The safety issue is bigger than shrink

The biggest mistake is treating organized retail crime as only a money problem. It is also a safety issue, because theft rings raise the odds of confrontation, make the floor more unpredictable and push workers into situations where they have to choose between protecting merchandise and avoiding escalation. That is especially hard in discount retail, where staffing is already tight and the same associate may be expected to cover checkout, recovery and customer service at once.

The National Retail Federation’s framing matters here because it points to a networked business model, not a one-off bad actor. If theft, transport and resale are all connected, then the response cannot stop at a locked cabinet or a warning sign. Retailers have to think about how people are deployed, how often the floor is covered, which categories get secured and how much friction customers will tolerate before the shopping trip becomes a hunt for an employee.

Retail Theft Increases
Data visualization chart

Why the policy response remains uneven

On the legal side, the patchwork is still a problem.
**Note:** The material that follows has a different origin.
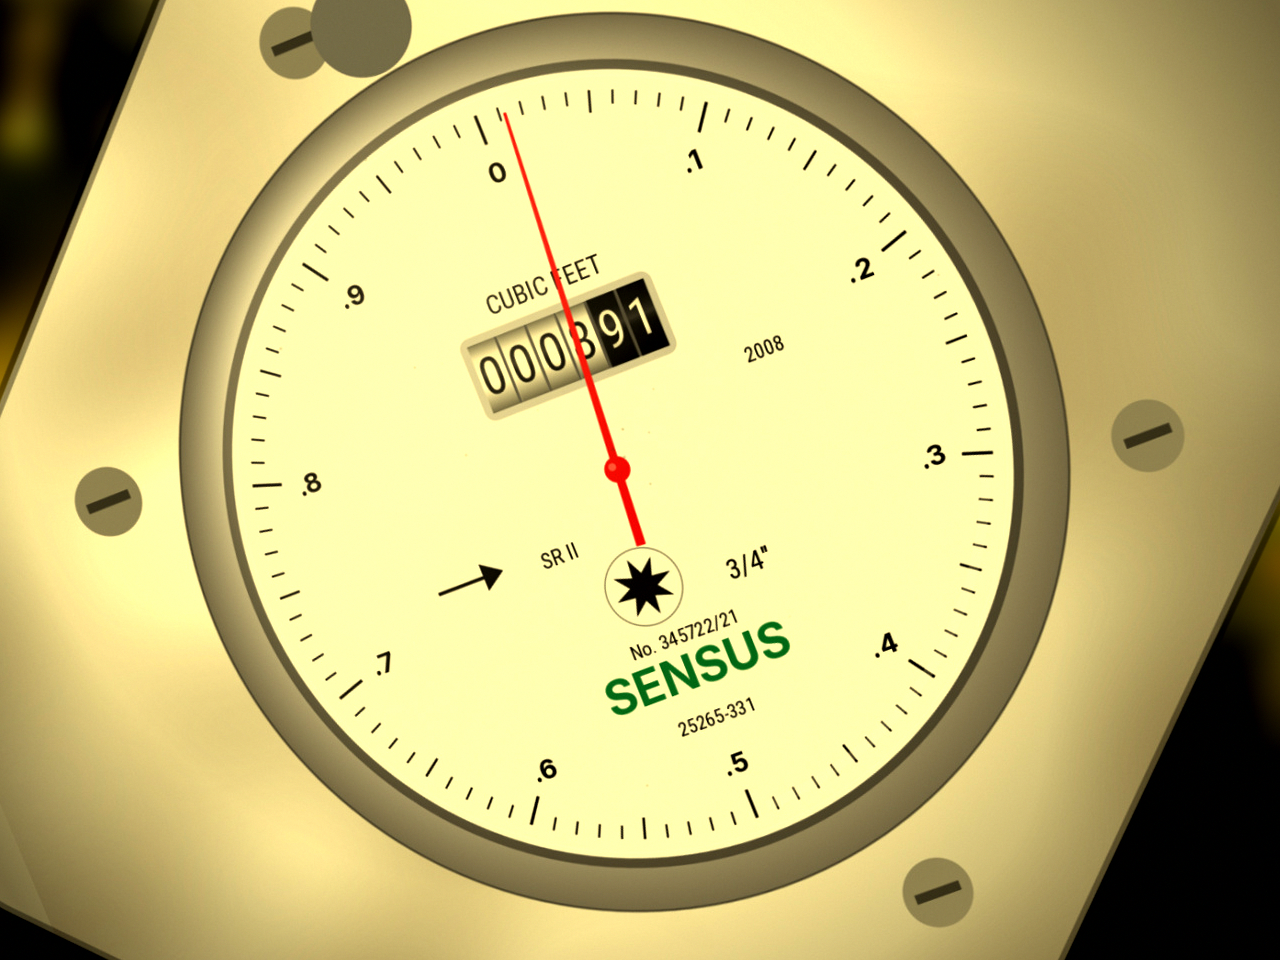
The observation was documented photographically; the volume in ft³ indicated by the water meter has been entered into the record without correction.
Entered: 891.01 ft³
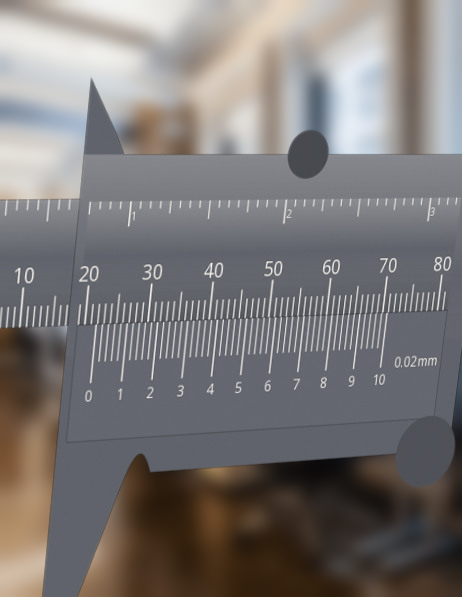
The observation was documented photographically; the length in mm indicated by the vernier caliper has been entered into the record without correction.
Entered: 21.8 mm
A Congressional Research Service report says there is no federal law specifically prohibiting organized retail crime, and that the issue has mainly been handled through state and local law enforcement. That leaves retailers relying on a mix of store-level controls, police partnerships and internal analytics rather than one clear national framework.

That is why industry groups such as the U.S. Chamber of Commerce and the Retail Industry Leaders Association describe ORC as more than a store nuisance. They treat it as a public-safety and supply-chain issue because repeated theft can distort inventory planning, weaken service levels and force chains to spend more on prevention just to preserve basic operations. For a chain like Big Lots, where every recovered item matters, prevention is not an abstract compliance project; it is part of keeping the store open and functional.

Big Lots’ financial strain makes every loss feel larger

Big Lots’ own corporate stress makes the theft problem feel even sharper. The company filed for Chapter 11 bankruptcy on September 9, 2024, saying it had entered into a sale agreement with an affiliate of Nexus Capital Management LP, and court materials identified the case as No. 24-11967 in the U.S. Bankruptcy Court for the District of Delaware. In a business already dealing with weak sales, restructuring pressure, store closures and later going-out-of-business sales, theft prevention stops being a side issue and becomes part of survival.

That is the real lesson for Big Lots workers. Organized retail crime is not only about what disappears from the shelf. It changes how the store is staffed, how the floor is policed, how easily customers can shop and how much pressure lands on the people who are left to manage all of it. In a low-margin chain, the fight against ORC is also a fight over labor, service and whether the store can still feel like a store.